TASK> Retype the lines below word for word, leaving the pictures out of your answer.

[[ EXCERPTED DATA, beginning ]]

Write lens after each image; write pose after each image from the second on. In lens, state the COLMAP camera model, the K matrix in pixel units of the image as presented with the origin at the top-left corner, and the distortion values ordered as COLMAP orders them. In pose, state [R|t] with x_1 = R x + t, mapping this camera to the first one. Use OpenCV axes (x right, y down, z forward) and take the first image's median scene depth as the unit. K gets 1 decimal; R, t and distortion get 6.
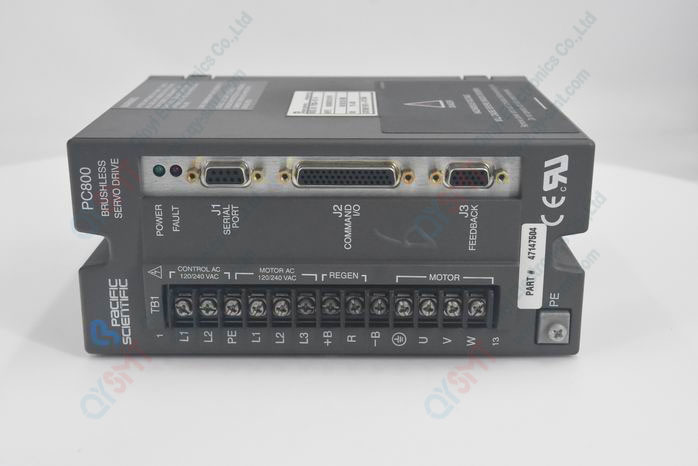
lens RADIAL K [[990.6, 0, 349.6], [0, 990.6, 233.5], [0, 0, 1]] dist [0.091885, 0.000000]
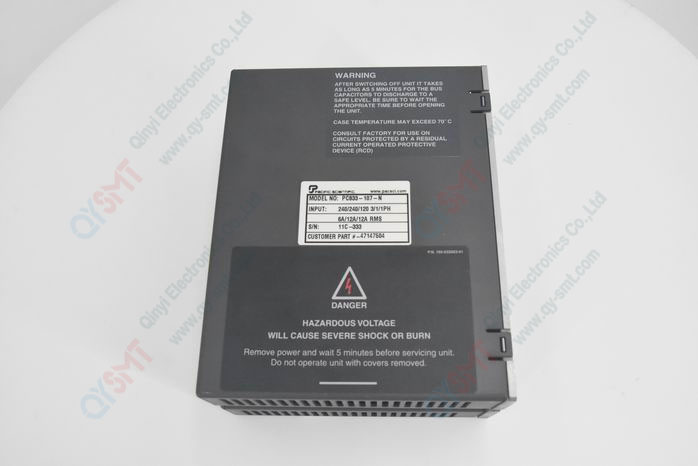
lens RADIAL K [[621.2, 0, 350.7], [0, 621.2, 226.3], [0, 0, 1]] dist [-0.068977, -0.000983]
pose [[-0.010351, 0.920009, -0.391759, 0.347193], [-0.264984, 0.375250, 0.888240, -0.932320], [0.964197, 0.113004, 0.239903, 0.949698]]
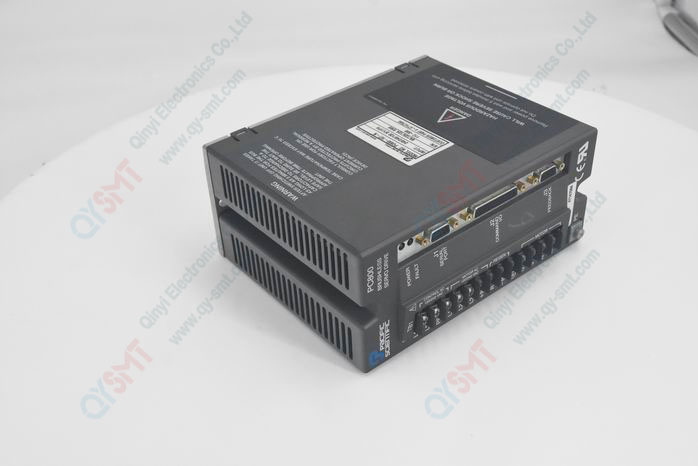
lens RADIAL K [[835.1, 0, 350.7], [0, 835.1, 235.9], [0, 0, 1]] dist [0.052513, 0.000000]
pose [[0.768745, -0.403443, 0.496250, -0.839395], [0.233237, 0.899343, 0.369842, -0.540095], [-0.595509, -0.168571, 0.785463, 0.091919]]
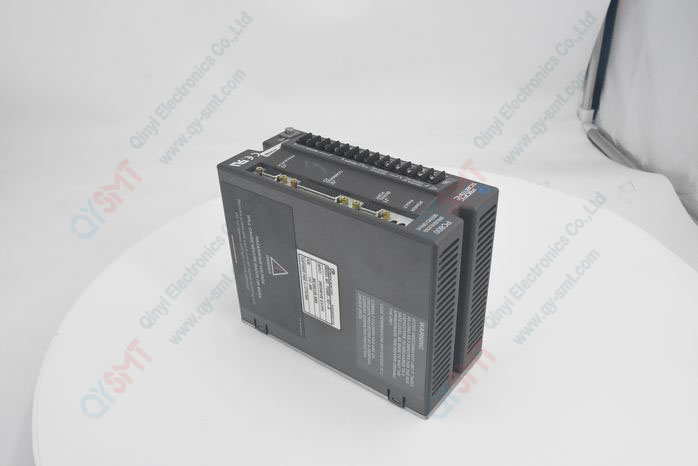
lens RADIAL K [[621.2, 0, 348.6], [0, 621.2, 232.9], [0, 0, 1]] dist [-0.068977, -0.000983]
pose [[-0.792686, -0.297776, 0.531957, -0.685605], [0.567984, -0.677722, 0.466999, -0.617896], [0.221458, 0.672326, 0.706353, 0.234587]]
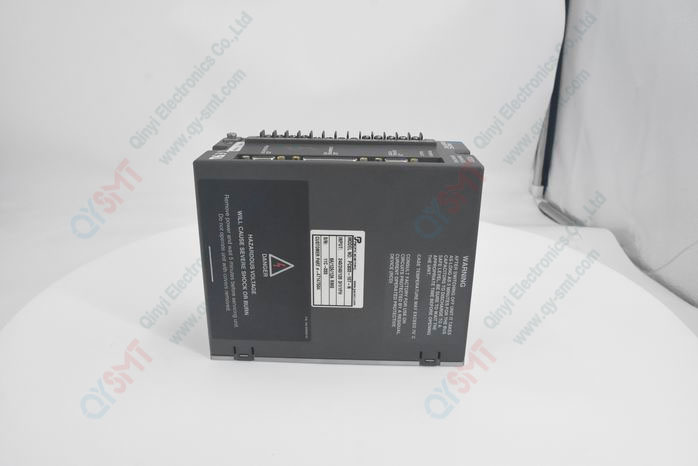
lens RADIAL K [[542.7, 0, 345.5], [0, 542.7, 235.9], [0, 0, 1]] dist [-0.085077, 0.000059]
pose [[-0.999465, -0.016161, 0.028442, -0.061818], [0.032331, -0.620412, 0.783609, -0.913326], [0.004982, 0.784109, 0.620603, 0.482441]]
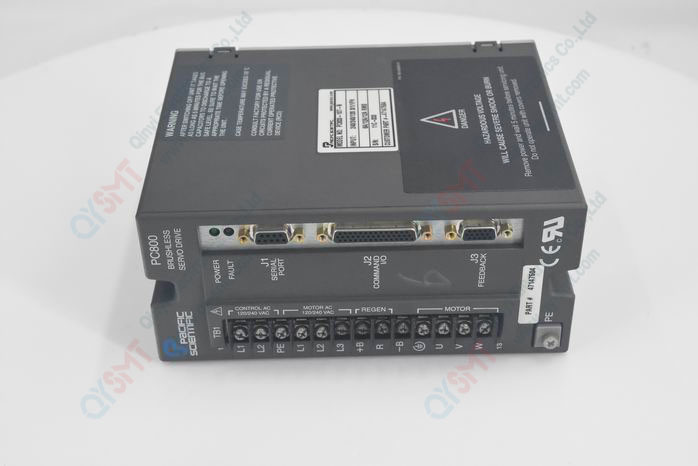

[[ EXCERPTED DATA, end ]]

ANSWER BOX>
Write lens after each image; write pose after each image from the second on. In lens, state the COLMAP camera model, the K matrix in pixel units of the image as presented with the origin at the top-left corner, and the distortion values ordered as COLMAP orders them. In pose, state [R|t] with x_1 = R x + t, mapping this camera to the first one. Use OpenCV axes (x right, y down, z forward) and take the first image's median scene depth as the unit. K gets 1 decimal; R, t and distortion get 6.
lens RADIAL K [[990.6, 0, 349.6], [0, 990.6, 233.5], [0, 0, 1]] dist [0.091885, 0.000000]
lens RADIAL K [[621.2, 0, 350.7], [0, 621.2, 226.3], [0, 0, 1]] dist [-0.068977, -0.000983]
pose [[-0.010351, 0.920009, -0.391759, 0.347193], [-0.264984, 0.375250, 0.888240, -0.932320], [0.964197, 0.113004, 0.239903, 0.949698]]
lens RADIAL K [[835.1, 0, 350.7], [0, 835.1, 235.9], [0, 0, 1]] dist [0.052513, 0.000000]
pose [[0.768745, -0.403443, 0.496250, -0.839395], [0.233237, 0.899343, 0.369842, -0.540095], [-0.595509, -0.168571, 0.785463, 0.091919]]
lens RADIAL K [[621.2, 0, 348.6], [0, 621.2, 232.9], [0, 0, 1]] dist [-0.068977, -0.000983]
pose [[-0.792686, -0.297776, 0.531957, -0.685605], [0.567984, -0.677722, 0.466999, -0.617896], [0.221458, 0.672326, 0.706353, 0.234587]]
lens RADIAL K [[542.7, 0, 345.5], [0, 542.7, 235.9], [0, 0, 1]] dist [-0.085077, 0.000059]
pose [[-0.999465, -0.016161, 0.028442, -0.061818], [0.032331, -0.620412, 0.783609, -0.913326], [0.004982, 0.784109, 0.620603, 0.482441]]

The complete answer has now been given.